I watched the Last Night of the Proms at the weekend and wondered at the imagination and inventiveness that had gone into producing this stripped back but impeccably planned affair.
It offered some great moments and the pared down and socially distanced BBC Symphony Orchestra - cut to almost a fifth of its usual size - led by the Finnish conductor Dalia Stasevska did a sterling job in the strangely empty Royal Albert Hall.
Presenter, sometime Clive Conway Production’s speaker Katie Derham did a fine job engaging with a handful of celebrity guests via Zoom style monitors.It was good to see another of our stalwarts - ever ebullient opera singer Lesley Garrett among their number. Lesley of course has a raft of shows with CCP booked for next year. Check the What’s On section of this website for further details.

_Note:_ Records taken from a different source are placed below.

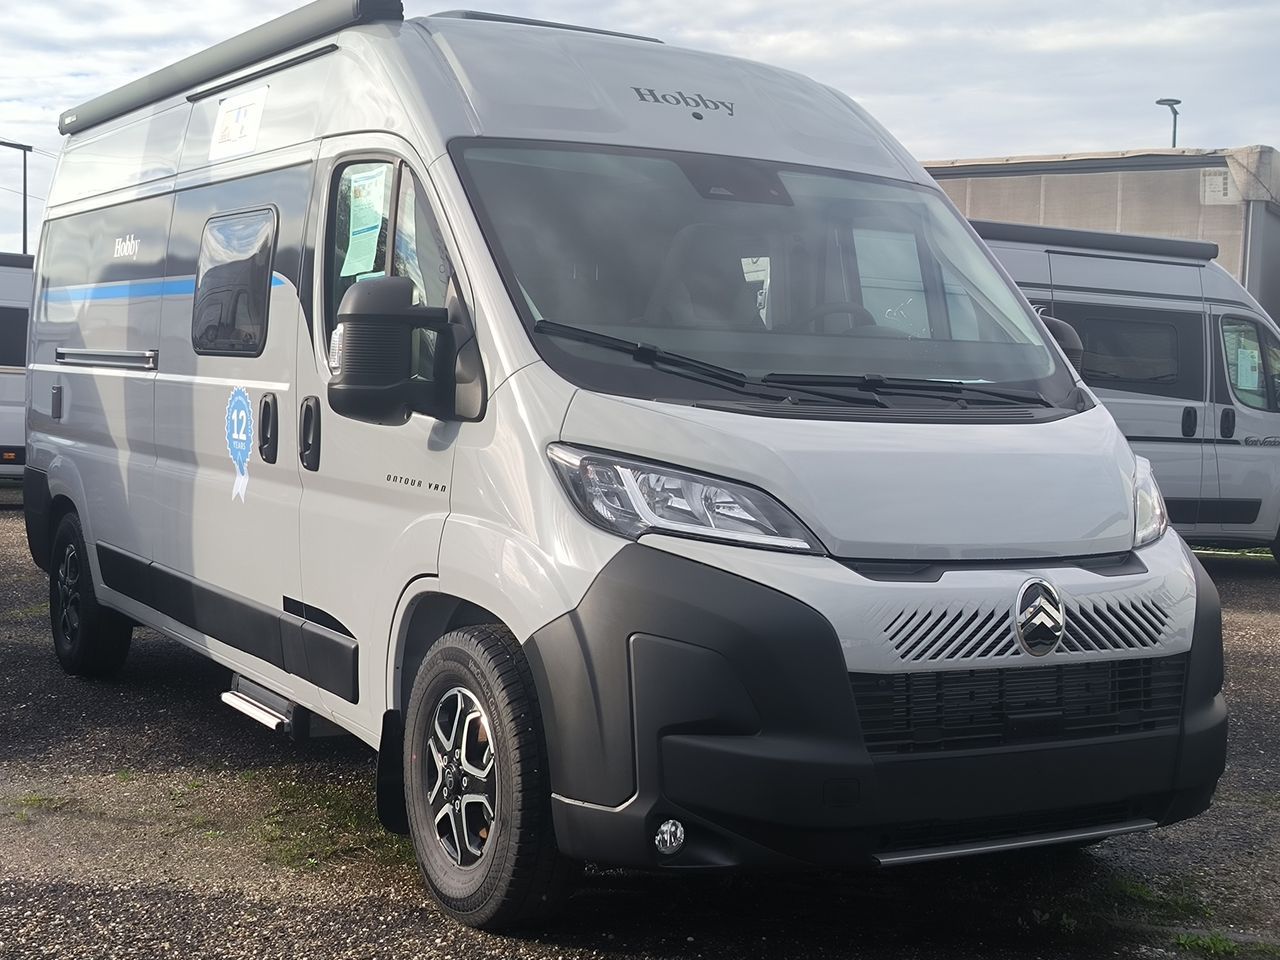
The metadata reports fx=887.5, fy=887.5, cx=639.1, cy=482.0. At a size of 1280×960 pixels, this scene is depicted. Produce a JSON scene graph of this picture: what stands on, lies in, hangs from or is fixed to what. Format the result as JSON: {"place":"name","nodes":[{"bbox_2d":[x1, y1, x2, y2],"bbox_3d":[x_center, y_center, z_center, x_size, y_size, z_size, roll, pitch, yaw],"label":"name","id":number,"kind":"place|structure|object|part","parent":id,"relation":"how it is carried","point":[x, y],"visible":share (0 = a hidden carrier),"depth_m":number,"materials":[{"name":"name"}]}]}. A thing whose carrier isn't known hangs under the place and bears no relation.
{"place":"outdoors","nodes":[
{"label":"outdoors","id":0,"kind":"place"},
{"bbox_2d":[0,0,1278,250],"label":"sky","id":1,"kind":"structure","parent":0,"point":[989,141],"materials":[{"name":"grey"}]},
{"bbox_2d":[0,489,1279,959],"label":"gravel lot","id":2,"kind":"structure","parent":0,"point":[186,703],"materials":[{"name":"grey gravel"}]},
{"bbox_2d":[0,250,32,481],"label":"white van","id":3,"kind":"object","parent":2,"relation":"on","point":[9,383],"visible":0.37,"depth_m":12.67,"materials":[{"name":"grey metal"}]},
{"bbox_2d":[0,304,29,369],"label":"window","id":4,"kind":"structure","parent":3,"relation":"in","point":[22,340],"depth_m":12.34,"materials":[{"name":"black glass"}]},
{"bbox_2d":[8,792,68,820],"bbox_3d":[-2.612,1.373,3.724,0.399,0.075,0.467,-2,6,-34],"label":"grass patch","id":5,"kind":"object","parent":2,"relation":"on","point":[30,800],"visible":0.48,"depth_m":3.78,"materials":[{"name":"green plant"}]},
{"bbox_2d":[249,778,414,874],"bbox_3d":[-1.222,1.414,3.732,0.849,0.075,1.214,-2,6,-34],"label":"grass patch","id":6,"kind":"object","parent":2,"relation":"on","point":[356,824],"visible":0.31,"depth_m":3.67,"materials":[{"name":"green plant"}]},
{"bbox_2d":[17,0,1228,933],"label":"white van","id":7,"kind":"object","parent":2,"relation":"on","point":[133,391],"visible":0.96,"depth_m":3.17,"materials":[{"name":"grey metal"}]},
{"bbox_2d":[57,0,405,136],"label":"awning","id":8,"kind":"object","parent":7,"relation":"attached to","point":[337,14],"visible":0.77,"depth_m":4.31,"materials":[{"name":"grey metal"}]},
{"bbox_2d":[191,205,277,356],"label":"side window","id":9,"kind":"structure","parent":7,"relation":"in","point":[263,251],"depth_m":4.23,"materials":[{"name":"black"}]},
{"bbox_2d":[209,86,267,159],"bbox_3d":[-2.106,-1.877,4.641,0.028,0.292,0.581,-2,6,-34],"label":"sticker","id":10,"kind":"object","parent":7,"relation":"attached to","point":[237,111],"visible":0.99,"depth_m":4.62,"materials":[{"name":"white paper"}]},
{"bbox_2d":[224,387,254,501],"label":"round sticker","id":11,"kind":"object","parent":7,"relation":"attached to","point":[242,436],"visible":0.98,"depth_m":4.25,"materials":[{"name":"blue"}]},
{"bbox_2d":[221,677,303,735],"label":"entry step","id":12,"kind":"structure","parent":7,"relation":"attached to","point":[231,695],"depth_m":4.19,"materials":[{"name":"silver metal"}]},
{"label":"door handle","id":13,"kind":"part","parent":7,"relation":"part of","materials":[{"name":"black plastic"}]},
{"bbox_2d":[342,166,390,277],"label":"paper sheet","id":14,"kind":"object","parent":7,"relation":"attached to","point":[369,181],"visible":0.89,"depth_m":3.66,"materials":[{"name":"paper"}]},
{"bbox_2d":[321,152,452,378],"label":"side window","id":15,"kind":"structure","parent":7,"relation":"in","point":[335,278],"depth_m":3.38,"materials":[{"name":"clear glass"}]},
{"bbox_2d":[327,276,456,423],"bbox_3d":[-0.881,-0.460,3.138,0.361,0.504,0.330,-2,6,-34],"label":"side mirror","id":16,"kind":"object","parent":7,"relation":"attached to","point":[390,315],"visible":1,"depth_m":3.04,"materials":[{"name":"black mirror"}]},
{"bbox_2d":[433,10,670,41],"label":"roof hatch","id":17,"kind":"object","parent":7,"relation":"on","point":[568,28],"visible":0.12,"depth_m":4.48,"materials":[{"name":"black"}]},
{"bbox_2d":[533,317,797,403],"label":"windshield wiper","id":18,"kind":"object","parent":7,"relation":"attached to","point":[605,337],"visible":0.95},
{"bbox_2d":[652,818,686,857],"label":"fog light","id":19,"kind":"object","parent":7,"relation":"in","point":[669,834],"visible":0.95,"depth_m":2.46,"materials":[{"name":"glass"}]},
{"bbox_2d":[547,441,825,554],"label":"headlight","id":20,"kind":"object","parent":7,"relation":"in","point":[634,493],"visible":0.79,"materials":[{"name":"clear plastic"}]},
{"bbox_2d":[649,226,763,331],"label":"car seat","id":21,"kind":"object","parent":7,"relation":"in","point":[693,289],"visible":0.51,"depth_m":3.62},
{"bbox_2d":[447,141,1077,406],"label":"windshield","id":22,"kind":"object","parent":7,"relation":"in","point":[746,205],"visible":0.74,"depth_m":3.42,"materials":[{"name":"clear glass"}]},
{"label":"wiper blades","id":23,"kind":"part","parent":7,"relation":"part of","materials":[{"name":"black"}]},
{"bbox_2d":[796,300,882,335],"bbox_3d":[0.830,-0.586,3.714,0.384,0.318,0.374,-2,6,-34],"label":"steering wheel","id":24,"kind":"object","parent":7,"relation":"in","point":[820,313],"visible":0.24,"depth_m":3.69,"materials":[{"name":"black"}]},
{"label":"bumper","id":25,"kind":"part","parent":7,"relation":"part of","materials":[{"name":"black plastic"}]},
{"bbox_2d":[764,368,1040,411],"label":"windshield wiper","id":26,"kind":"object","parent":7,"relation":"attached to","point":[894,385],"visible":0.94,"depth_m":3.17,"materials":[{"name":"black plastic"}]},
{"bbox_2d":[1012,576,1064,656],"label":"car emblem","id":27,"kind":"object","parent":7,"relation":"attached to","point":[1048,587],"visible":0.97,"depth_m":2.78,"materials":[{"name":"metal"}]},
{"bbox_2d":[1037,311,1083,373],"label":"side mirror","id":28,"kind":"object","parent":7,"relation":"attached to","point":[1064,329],"visible":0.14,"depth_m":3.69,"materials":[{"name":"black mirror"}]},
{"bbox_2d":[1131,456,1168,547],"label":"headlight","id":29,"kind":"object","parent":7,"relation":"in","point":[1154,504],"visible":0.2,"depth_m":3.33,"materials":[{"name":"clear plastic"}]},
{"bbox_2d":[924,146,1279,318],"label":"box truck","id":30,"kind":"object","parent":2,"relation":"on","point":[1230,264],"visible":0.26,"depth_m":13.43,"materials":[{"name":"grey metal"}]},
{"bbox_2d":[1200,168,1236,204],"bbox_3d":[7.774,-3.970,11.920,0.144,0.421,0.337,-2,6,-34],"label":"sign","id":31,"kind":"object","parent":30,"relation":"attached to","point":[1207,184],"visible":0.95,"depth_m":11.92,"materials":[{"name":"white"}]},
{"bbox_2d":[967,217,1279,568],"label":"van","id":32,"kind":"object","parent":2,"relation":"on","point":[1273,450],"visible":0.38,"depth_m":8.90,"materials":[{"name":"grey metal"}]},
{"bbox_2d":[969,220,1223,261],"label":"awning","id":33,"kind":"object","parent":32,"relation":"attached to","point":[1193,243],"visible":0.52,"depth_m":8.71,"materials":[{"name":"black metal"}]},
{"bbox_2d":[1060,306,1186,391],"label":"van window","id":34,"kind":"structure","parent":32,"relation":"in","point":[1154,342],"depth_m":8.42,"materials":[{"name":"black glass"}]},
{"bbox_2d":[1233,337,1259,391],"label":"paper notice","id":35,"kind":"object","parent":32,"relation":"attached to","point":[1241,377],"visible":0.87,"depth_m":8.86,"materials":[{"name":"white paper"}]},
{"bbox_2d":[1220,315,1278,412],"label":"van window","id":36,"kind":"structure","parent":32,"relation":"in","point":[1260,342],"depth_m":8.80,"materials":[{"name":"clear glass"}]},
{"bbox_2d":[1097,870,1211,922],"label":"grass patch","id":37,"kind":"object","parent":2,"relation":"on","point":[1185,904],"visible":0.42,"depth_m":3.19,"materials":[{"name":"green plant"}]},
{"bbox_2d":[1170,929,1242,957],"bbox_3d":[1.852,1.507,2.873,0.335,0.079,0.314,-2,6,-34],"label":"grass patch","id":38,"kind":"object","parent":2,"relation":"on","point":[1212,945],"visible":0.73,"depth_m":2.88,"materials":[{"name":"green plant"}]},
{"label":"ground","id":39,"kind":"structure","parent":0},
{"bbox_2d":[0,139,33,255],"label":"lamp post","id":40,"kind":"object","parent":39,"relation":"on","point":[25,194],"visible":0.53,"depth_m":36.78,"materials":[{"name":"black metal"}]},
{"bbox_2d":[1154,97,1180,147],"bbox_3d":[18.058,-7.513,30.942,0.693,11.131,0.767,-2,6,-34],"label":"street lamp","id":41,"kind":"object","parent":39,"relation":"on","point":[1175,114],"visible":0.22,"depth_m":30.42,"materials":[{"name":"metal"}]}
]}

High points of the Last Night included violin soloist Nicola Benedetti played Vaughn Williams’ The Lark Ascending and an exciting and radical re-working, complete with blues references, by composer Errollyn Wallen, of Hubert Parry's Jerusalem.
It was brilliantly sung by the South African soprano Golda Schultz, giving the kind of performance that thrills and inspires yet tends to alarm some of the more inflexible purists out there. Inevitably the backlash came with one critic later describing the arrangement as "a mangled abomination." No doubt awaiting such reactions the BBC had decided to make sure that the traditional rendition of the Parry/Blake classic was firmly in place for the evening’s final singalong section.
Which brings me to my one major criticism which is that the whole event was marred, for me anyway, by the embarrassment, of the decision to go ahead, after some hesitation, with the traditional singing of Land of Hope and Glory and Rule Brittania.
These works are lyrically far too nationalistic, imperialistic even to be appropriate in these sensitive and hopefully more enlightened times. They are meant to be rousing and empowering but all too easily come over as outdated and divisive.